Saved data entries
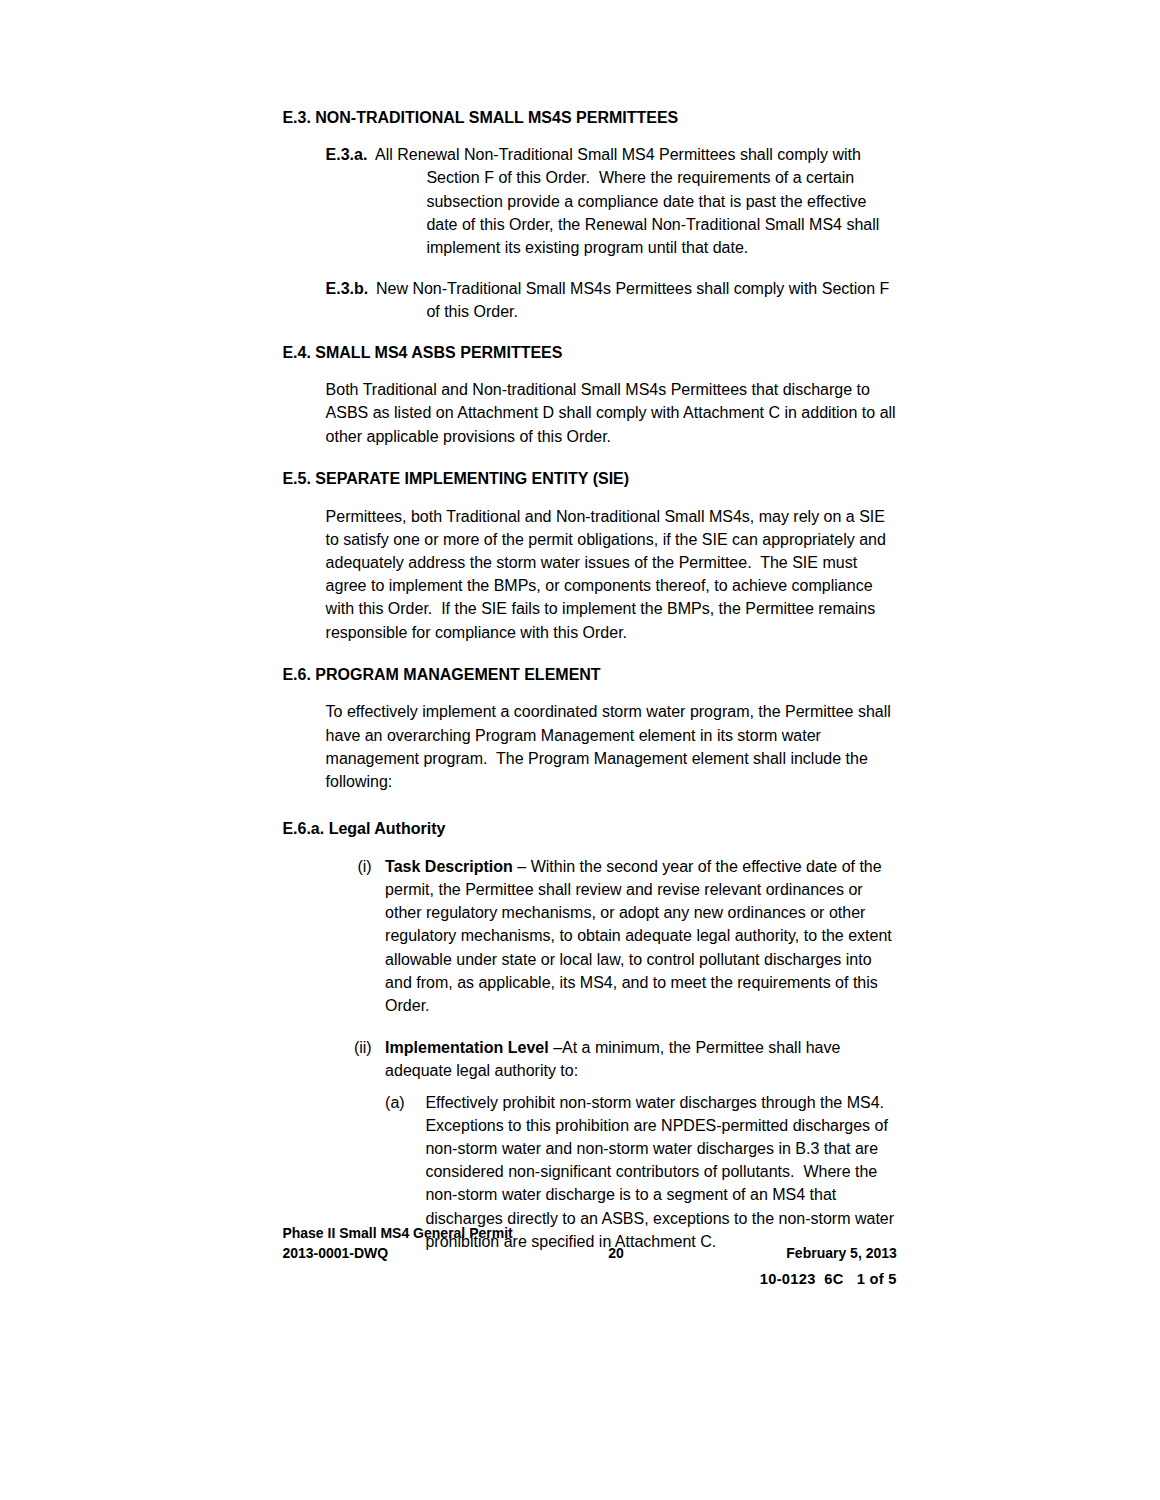E.3. Non-Traditional Small MS4s Permittees
E.3.a. All Renewal Non-Traditional Small MS4 Permittees shall comply with Section F of this Order. Where the requirements of a certain subsection provide a compliance date that is past the effective date of this Order, the Renewal Non-Traditional Small MS4 shall implement its existing program until that date.
E.3.b. New Non-Traditional Small MS4s Permittees shall comply with Section F of this Order.
E.4. Small MS4 ASBS Permittees
Both Traditional and Non-traditional Small MS4s Permittees that discharge to ASBS as listed on Attachment D shall comply with Attachment C in addition to all other applicable provisions of this Order.
E.5. Separate Implementing Entity (SIE)
Permittees, both Traditional and Non-traditional Small MS4s, may rely on a SIE to satisfy one or more of the permit obligations, if the SIE can appropriately and adequately address the storm water issues of the Permittee. The SIE must agree to implement the BMPs, or components thereof, to achieve compliance with this Order. If the SIE fails to implement the BMPs, the Permittee remains responsible for compliance with this Order.
E.6. Program Management Element
To effectively implement a coordinated storm water program, the Permittee shall have an overarching Program Management element in its storm water management program. The Program Management element shall include the following:
E.6.a. Legal Authority
(i) Task Description – Within the second year of the effective date of the permit, the Permittee shall review and revise relevant ordinances or other regulatory mechanisms, or adopt any new ordinances or other regulatory mechanisms, to obtain adequate legal authority, to the extent allowable under state or local law, to control pollutant discharges into and from, as applicable, its MS4, and to meet the requirements of this Order.
(ii) Implementation Level –At a minimum, the Permittee shall have adequate legal authority to:
(a) Effectively prohibit non-storm water discharges through the MS4. Exceptions to this prohibition are NPDES-permitted discharges of non-storm water and non-storm water discharges in B.3 that are considered non-significant contributors of pollutants. Where the non-storm water discharge is to a segment of an MS4 that discharges directly to an ASBS, exceptions to the non-storm water prohibition are specified in Attachment C.
Phase II Small MS4 General Permit
2013-0001-DWQ 20 February 5, 2013
10-0123 6C 1 of 5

* What you are asked to do *
Go through the entries above, and wherever a line holds the word "other", copy that line.

* Answer *
Both Traditional and Non-traditional Small MS4s Permittees that discharge to ASBS as listed on Attachment D shall comply with Attachment C in addition to all other applicable provisions of this Order.
(i) Task Description – Within the second year of the effective date of the permit, the Permittee shall review and revise relevant ordinances or other regulatory mechanisms, or adopt any new ordinances or other regulatory mechanisms, to obtain adequate legal authority, to the extent allowable under state or local law, to control pollutant discharges into and from, as applicable, its MS4, and to meet the requirements of this Order.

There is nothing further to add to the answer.